— Written instruction —
Repeat, word for word, everything in the text about management consultants from "Junior management handles" down to "to do it all.".

— Supplied text —
Management consultants borrow your watch so they can tell you the time.
So the cliche goes. But don’t underestimate them. If you don’t use them yourself you are probably not doing your own job well enough.
Junior management handles the everyday operational issues. Middle management innovates within current operations and executes broader strategies set by senior management. Senior management deals with strategy and its implementation.
So change management is a big feature of managers’ lives particularly at upper levels. Management can do it and where possible they should.
But in a vibrant company with new ideas and a decent strategy there is not enough time to do it all.
Typically, tasks get scheduled, junior and middle management get overloaded, top management gets frustrated, projects get started and stopped as priorities shift. Slow progress is made. Now let’s try a different model. Encourage people to experiment, tolerate failure. Still there are more ideas than pairs of hands. Set up a continuous improvement team – managers from all areas throw projects at this team which operates an agreed prioritisation process.
But more improvement could be made. This is where consultants come in.

— Stored entries —
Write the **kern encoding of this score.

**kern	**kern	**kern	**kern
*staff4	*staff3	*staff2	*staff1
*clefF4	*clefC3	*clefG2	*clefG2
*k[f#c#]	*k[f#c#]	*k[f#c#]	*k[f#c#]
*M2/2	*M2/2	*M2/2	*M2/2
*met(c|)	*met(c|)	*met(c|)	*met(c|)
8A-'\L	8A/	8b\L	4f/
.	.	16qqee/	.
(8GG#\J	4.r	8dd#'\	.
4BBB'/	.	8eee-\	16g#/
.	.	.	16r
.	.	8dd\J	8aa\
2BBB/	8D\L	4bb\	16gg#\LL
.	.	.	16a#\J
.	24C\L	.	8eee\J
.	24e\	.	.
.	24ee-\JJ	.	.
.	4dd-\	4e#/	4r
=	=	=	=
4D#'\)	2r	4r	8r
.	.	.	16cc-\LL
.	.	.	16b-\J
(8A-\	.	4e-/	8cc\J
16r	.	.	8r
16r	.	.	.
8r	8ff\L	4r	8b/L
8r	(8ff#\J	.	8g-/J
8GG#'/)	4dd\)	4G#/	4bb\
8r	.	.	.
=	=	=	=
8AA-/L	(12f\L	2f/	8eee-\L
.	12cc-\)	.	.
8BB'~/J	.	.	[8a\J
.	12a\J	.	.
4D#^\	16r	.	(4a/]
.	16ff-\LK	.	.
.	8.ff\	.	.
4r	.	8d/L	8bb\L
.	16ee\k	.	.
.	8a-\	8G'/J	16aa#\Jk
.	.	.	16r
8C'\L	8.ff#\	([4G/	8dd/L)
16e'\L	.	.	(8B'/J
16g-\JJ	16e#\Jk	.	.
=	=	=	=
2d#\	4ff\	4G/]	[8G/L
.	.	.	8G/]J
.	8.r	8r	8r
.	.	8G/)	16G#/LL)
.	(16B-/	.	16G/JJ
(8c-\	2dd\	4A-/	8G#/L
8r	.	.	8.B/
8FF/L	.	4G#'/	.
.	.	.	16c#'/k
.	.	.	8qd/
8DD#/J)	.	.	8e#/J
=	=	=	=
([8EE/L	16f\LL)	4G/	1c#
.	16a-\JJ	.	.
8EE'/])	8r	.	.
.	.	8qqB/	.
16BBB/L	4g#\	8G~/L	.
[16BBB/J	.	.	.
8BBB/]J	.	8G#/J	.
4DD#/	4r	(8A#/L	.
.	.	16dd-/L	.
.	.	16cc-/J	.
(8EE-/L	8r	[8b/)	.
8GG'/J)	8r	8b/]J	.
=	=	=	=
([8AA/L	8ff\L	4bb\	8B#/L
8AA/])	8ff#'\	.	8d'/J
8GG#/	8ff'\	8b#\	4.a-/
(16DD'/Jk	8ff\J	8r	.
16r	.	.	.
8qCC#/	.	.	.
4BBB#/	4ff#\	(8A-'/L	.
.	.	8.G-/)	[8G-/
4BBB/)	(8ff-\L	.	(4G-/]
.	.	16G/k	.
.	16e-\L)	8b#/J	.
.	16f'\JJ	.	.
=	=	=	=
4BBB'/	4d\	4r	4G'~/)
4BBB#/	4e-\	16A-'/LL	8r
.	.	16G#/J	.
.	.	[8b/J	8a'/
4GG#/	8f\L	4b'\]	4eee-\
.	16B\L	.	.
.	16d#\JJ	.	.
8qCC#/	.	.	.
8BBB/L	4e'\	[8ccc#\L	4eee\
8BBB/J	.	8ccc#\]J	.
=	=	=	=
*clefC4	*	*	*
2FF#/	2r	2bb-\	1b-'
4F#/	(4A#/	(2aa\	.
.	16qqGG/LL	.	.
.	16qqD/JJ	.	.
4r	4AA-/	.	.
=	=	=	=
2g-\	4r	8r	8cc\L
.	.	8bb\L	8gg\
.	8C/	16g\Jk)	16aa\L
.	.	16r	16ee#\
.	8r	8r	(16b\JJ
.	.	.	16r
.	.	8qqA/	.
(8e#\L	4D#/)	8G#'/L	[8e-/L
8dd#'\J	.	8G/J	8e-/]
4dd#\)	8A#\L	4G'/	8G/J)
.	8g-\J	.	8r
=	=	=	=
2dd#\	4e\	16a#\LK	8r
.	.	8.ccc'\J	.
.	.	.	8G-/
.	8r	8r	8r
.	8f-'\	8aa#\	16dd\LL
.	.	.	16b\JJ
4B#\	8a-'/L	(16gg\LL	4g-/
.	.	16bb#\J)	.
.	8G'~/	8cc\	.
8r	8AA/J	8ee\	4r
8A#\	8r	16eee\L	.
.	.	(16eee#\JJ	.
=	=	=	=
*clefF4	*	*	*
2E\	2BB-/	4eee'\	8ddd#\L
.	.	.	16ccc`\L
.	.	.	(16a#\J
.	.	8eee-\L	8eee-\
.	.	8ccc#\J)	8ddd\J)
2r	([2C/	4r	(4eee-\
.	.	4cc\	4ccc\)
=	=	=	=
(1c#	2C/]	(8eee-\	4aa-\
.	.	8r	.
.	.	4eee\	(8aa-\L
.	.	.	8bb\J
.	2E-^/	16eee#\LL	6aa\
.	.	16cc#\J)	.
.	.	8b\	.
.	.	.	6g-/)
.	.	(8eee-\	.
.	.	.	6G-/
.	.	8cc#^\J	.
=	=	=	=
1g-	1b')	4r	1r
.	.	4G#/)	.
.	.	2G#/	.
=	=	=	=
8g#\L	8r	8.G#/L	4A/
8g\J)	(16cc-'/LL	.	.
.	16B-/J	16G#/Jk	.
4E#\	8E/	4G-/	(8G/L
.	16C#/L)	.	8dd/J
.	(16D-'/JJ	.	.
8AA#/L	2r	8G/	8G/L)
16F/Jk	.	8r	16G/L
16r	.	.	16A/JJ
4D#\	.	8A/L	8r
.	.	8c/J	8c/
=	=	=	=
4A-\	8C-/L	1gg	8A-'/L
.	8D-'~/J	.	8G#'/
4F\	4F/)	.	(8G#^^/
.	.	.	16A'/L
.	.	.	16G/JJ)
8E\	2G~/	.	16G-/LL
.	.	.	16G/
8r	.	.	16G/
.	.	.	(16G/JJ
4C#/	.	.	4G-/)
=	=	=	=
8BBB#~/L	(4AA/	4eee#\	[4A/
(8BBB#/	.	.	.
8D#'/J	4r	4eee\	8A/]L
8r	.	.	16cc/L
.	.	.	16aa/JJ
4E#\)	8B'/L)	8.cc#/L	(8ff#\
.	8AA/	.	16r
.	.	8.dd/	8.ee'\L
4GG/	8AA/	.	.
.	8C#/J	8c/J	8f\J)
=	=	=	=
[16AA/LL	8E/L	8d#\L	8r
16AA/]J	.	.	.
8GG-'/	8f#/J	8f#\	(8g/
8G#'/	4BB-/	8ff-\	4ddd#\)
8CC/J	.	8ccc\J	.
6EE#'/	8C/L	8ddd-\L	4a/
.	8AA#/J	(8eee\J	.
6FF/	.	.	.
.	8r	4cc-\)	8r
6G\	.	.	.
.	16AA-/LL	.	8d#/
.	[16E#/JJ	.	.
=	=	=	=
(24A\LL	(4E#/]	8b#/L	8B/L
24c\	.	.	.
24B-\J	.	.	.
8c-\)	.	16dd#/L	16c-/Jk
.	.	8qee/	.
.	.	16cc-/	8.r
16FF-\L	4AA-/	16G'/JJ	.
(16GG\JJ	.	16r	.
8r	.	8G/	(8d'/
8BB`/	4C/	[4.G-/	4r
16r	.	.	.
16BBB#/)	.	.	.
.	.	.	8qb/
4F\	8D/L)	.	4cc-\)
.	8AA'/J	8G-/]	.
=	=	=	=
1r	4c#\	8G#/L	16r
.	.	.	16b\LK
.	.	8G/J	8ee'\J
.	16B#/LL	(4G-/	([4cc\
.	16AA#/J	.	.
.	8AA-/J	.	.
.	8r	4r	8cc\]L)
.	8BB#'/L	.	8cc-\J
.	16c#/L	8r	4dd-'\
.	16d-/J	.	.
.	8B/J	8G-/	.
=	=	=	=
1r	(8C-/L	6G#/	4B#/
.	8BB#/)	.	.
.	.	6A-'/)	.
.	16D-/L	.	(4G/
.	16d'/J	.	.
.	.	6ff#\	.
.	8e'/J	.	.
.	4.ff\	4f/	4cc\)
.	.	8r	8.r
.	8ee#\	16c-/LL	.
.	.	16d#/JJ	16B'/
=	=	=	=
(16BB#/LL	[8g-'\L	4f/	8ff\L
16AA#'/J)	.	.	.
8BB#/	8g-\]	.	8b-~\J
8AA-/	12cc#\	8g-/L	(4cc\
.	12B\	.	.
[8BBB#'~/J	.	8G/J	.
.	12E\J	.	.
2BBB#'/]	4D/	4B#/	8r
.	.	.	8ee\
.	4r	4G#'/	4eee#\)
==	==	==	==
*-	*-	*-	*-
...
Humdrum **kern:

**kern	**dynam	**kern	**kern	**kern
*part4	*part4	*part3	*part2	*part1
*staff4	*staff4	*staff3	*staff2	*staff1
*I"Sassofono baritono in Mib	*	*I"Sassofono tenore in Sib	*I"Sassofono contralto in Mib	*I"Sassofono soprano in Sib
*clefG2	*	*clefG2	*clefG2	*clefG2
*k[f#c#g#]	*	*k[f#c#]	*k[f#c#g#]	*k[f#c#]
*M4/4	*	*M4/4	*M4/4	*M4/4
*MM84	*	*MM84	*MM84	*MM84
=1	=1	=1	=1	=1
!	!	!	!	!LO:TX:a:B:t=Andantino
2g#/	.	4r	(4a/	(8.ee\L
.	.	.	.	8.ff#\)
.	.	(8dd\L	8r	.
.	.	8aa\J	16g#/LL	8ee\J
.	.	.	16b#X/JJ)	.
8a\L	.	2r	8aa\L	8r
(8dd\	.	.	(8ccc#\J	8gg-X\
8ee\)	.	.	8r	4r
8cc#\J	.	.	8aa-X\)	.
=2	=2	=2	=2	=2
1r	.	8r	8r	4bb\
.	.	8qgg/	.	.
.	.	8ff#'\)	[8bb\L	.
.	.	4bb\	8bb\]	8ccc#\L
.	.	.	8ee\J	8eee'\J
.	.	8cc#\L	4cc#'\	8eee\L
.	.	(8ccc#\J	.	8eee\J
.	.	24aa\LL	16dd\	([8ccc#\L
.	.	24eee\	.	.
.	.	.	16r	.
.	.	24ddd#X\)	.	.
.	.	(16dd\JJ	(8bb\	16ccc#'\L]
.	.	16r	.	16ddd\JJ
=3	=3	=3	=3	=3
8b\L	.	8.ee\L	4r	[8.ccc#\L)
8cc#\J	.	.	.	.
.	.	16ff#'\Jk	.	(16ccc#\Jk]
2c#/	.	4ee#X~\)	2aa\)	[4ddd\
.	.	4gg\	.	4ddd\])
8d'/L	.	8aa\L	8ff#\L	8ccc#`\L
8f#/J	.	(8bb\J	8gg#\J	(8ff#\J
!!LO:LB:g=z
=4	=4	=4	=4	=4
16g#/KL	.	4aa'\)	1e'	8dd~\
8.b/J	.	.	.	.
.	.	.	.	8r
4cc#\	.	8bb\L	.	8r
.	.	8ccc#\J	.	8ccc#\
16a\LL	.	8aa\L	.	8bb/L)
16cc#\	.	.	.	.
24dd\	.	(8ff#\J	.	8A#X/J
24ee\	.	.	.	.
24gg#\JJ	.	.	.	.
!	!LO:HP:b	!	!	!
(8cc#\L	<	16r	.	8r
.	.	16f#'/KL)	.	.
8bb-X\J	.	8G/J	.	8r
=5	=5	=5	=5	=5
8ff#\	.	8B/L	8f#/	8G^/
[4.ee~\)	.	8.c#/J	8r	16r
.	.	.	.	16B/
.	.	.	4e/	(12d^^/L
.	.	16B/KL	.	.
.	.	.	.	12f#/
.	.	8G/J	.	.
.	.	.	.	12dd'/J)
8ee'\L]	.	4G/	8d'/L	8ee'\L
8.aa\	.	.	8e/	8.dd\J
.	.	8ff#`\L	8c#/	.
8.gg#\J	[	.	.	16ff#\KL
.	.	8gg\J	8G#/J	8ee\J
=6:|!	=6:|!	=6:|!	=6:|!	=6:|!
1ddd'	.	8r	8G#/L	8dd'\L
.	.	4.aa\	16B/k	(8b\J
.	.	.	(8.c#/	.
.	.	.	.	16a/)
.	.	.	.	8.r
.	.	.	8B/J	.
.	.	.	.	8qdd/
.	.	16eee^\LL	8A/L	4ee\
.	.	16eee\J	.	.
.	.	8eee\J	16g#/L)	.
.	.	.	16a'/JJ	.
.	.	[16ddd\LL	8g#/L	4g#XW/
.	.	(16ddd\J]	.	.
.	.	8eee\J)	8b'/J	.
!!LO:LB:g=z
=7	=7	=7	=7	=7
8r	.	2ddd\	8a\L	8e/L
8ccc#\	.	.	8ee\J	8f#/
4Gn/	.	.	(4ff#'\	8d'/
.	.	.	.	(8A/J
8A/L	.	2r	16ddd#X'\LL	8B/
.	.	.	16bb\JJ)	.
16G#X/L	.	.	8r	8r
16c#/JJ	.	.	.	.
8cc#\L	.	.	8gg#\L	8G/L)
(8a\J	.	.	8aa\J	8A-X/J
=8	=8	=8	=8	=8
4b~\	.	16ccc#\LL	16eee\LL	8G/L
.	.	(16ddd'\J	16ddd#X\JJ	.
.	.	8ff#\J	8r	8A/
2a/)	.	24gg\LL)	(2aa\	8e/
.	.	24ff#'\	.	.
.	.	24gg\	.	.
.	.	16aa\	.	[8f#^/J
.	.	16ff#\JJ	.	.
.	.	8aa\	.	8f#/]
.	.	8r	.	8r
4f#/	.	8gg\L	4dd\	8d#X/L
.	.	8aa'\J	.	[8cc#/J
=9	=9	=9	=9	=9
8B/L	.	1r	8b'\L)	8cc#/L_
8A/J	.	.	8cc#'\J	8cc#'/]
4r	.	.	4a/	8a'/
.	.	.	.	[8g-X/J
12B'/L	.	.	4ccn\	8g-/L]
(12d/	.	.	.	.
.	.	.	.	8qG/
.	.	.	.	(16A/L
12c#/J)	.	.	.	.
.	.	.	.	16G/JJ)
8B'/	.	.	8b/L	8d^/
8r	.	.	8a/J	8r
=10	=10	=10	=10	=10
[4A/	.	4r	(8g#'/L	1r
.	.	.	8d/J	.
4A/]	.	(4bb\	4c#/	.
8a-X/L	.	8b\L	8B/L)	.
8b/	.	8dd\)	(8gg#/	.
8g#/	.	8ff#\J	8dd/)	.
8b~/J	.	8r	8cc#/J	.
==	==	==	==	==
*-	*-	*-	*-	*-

— Answer in full —
Junior management handles the everyday operational issues. Middle management innovates within current operations and executes broader strategies set by senior management. Senior management deals with strategy and its implementation.
So change management is a big feature of managers’ lives particularly at upper levels. Management can do it and where possible they should.
But in a vibrant company with new ideas and a decent strategy there is not enough time to do it all.